Enfin, dans l'hypothèse où la Selarl MJ Corp (Me Boudevin) n'aurait pas qualité pour représenter la société Briand Ravalement, il appartiendra à la société Bureau d'Etudes Bâtiment de s'expliquer sur la recevabilité de son appel à l'égard de celle-ci.
Il y a lieu d'ordonner la réouverture des débats sur la demande de condamnation à garantie présentée par la société Bureau d'Etudes Bâtiment et de renvoyer sur ce point l'affaire à la mise en état.
- Sur les frais irrépétibles et les dépens
Le jugement doit être confirmé en ses dispositions relatives aux frais irrépétibles et aux dépens, sauf à ajouter que ceux-ci comprendront le coût de l'expertise judiciaire de M. [J].

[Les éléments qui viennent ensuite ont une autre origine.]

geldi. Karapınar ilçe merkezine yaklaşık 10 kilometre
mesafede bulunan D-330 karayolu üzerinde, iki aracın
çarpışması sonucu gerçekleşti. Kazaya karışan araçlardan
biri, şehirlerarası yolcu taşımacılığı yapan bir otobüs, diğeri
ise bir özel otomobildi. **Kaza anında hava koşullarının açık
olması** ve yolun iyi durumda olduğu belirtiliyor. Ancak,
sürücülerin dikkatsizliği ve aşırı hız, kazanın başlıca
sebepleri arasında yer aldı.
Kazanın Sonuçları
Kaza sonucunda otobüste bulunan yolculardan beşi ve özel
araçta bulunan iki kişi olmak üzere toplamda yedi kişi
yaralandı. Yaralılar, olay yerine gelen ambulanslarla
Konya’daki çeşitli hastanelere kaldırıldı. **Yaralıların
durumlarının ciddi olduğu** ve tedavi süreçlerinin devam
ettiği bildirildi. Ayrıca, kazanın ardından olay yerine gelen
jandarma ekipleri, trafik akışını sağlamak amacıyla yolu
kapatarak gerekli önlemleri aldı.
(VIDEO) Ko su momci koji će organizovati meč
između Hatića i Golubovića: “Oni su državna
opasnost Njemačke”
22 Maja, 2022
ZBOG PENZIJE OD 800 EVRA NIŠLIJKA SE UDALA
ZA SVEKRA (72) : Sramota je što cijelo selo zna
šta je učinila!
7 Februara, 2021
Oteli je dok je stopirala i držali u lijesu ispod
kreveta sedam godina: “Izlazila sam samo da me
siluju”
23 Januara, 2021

Compte tenu du montant alloué en première instance à M. [T] et Mme [L] au titre de l'article 700 du code de procédure civile, il n'y a pas lieu de prononcer une condamnation supplémentaire en appel en leur faveur.

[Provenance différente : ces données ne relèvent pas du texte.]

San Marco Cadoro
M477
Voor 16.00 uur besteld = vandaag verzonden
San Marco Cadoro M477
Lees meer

La société Bureau d'Etudes Bâtiment doit être déboutée de sa demande au titre de l'article 700 du code de procédure civile dirigées contre M. [T] et Mme [L] et condamnée aux dépens de la procédure d'appel, à l'exception de ceux exposés au titre de la demande de condamnation à garantie sur lesquels il sera ultérieurement statué.

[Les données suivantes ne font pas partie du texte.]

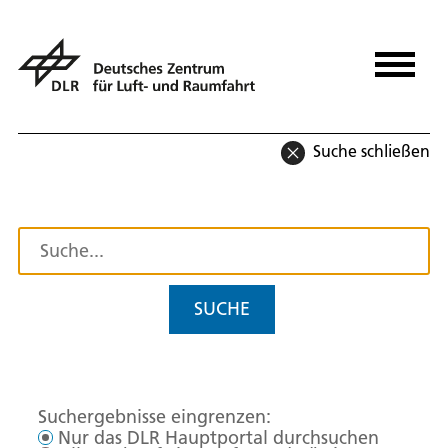
Suche schließen
SUCHE
Suchergebnisse eingrenzen:
Nur das DLR Hauptportal durchsuchen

Il y a lieu également de réserver à statuer sur la demande au titre de l'article 700 du code de procédure civile dirigée contre Me Boudevin.
PAR CES MOTIFS :
La COUR,
Statuant par arrêt réputé contradictoire, prononcé publiquement et par mise à disposition au greffe,
CONFIRME le jugement du tribunal de grande instance d'Angers du 18 juin 2018, sauf en ce qu'il a condamné la société Bureau d'Etudes Bâtiment à payer à M. [U] [T] et Mme [N] [L] la somme de 6 900 euros au titre des frais d'étude géothermique (géotechnique) ;
Statuant à nouveau, du chef de la disposition infirmée et y ajoutant :
DÉBOUTE M. [U] [T] et Mme [N] [L] de leur demande au titre des frais d'étude géotechnique ;
DÉBOUTE M. [U] [T] et Mme [N] [L] de leur demande au titre de l'article 700 du code de procédure civile présentée en appel ;
DÉBOUTE la société Bureau d'Etudes Bâtiment de sa demande au titre de l'article 700 du code de procédure civile dirigée contre M. [U] [T] et Mme [N] [L] ;
CONDAMNE la société Bureau d'Etudes Bâtiment aux dépens de première instance et d'appel, qui comprendront le coût de l'expertise judiciaire de M. [J], à l'exception de ceux exposés au titre de la demande de condamnation à garantie ;
Avant dire droit :
ORDONNE la réouverture des débats sur la demande de condamnation à garantie présentée par la société Bureau d'Etudes Bâtiment contre Me Boudevin, en qualité de mandataire judiciaire de la société Briand Ravalement ;
RENVOIE sur ce point l'affaire à la mise en état du 25 janvier 2023 à 10 H 00 ;
INVITE la société Bureau d'Etudes Bâtiment à :
- présenter ses observations sur la nature de la procédure collective qui aurait été ouverte à l'égard de la société Briand Ravalement, au besoin en communiquant la décision d'ouverture de cette procédure ;
- justifier qu'elle a bien procédé à la déclaration de sa créance au passif de la procédure collective de la société Briand Ravalement ;
- présenter ses observations sur le fait que sa demande en garantie s'analyserait en réalité en une demande en constatation de sa créance et de fixation de son montant ;
- présenter ses observations sur les conséquences d'une absence de déclaration de sa créance ;
- s'expliquer sur la recevabilité de son appel à l'égard de la société Briand Ravalement dans l'hypothèse où la Selarl MJ Corp (Me Boudevin) n'aurait pas qualité pour la représenter ;
RÉSERVE la demande au titre de l'article 700 du code de procédure civile présentée contre Me Boudevin, en qualité de mandataire judiciaire de la société Briand Ravalement, ainsi que les dépens exposés au titre de la demande de condamnation à garantie.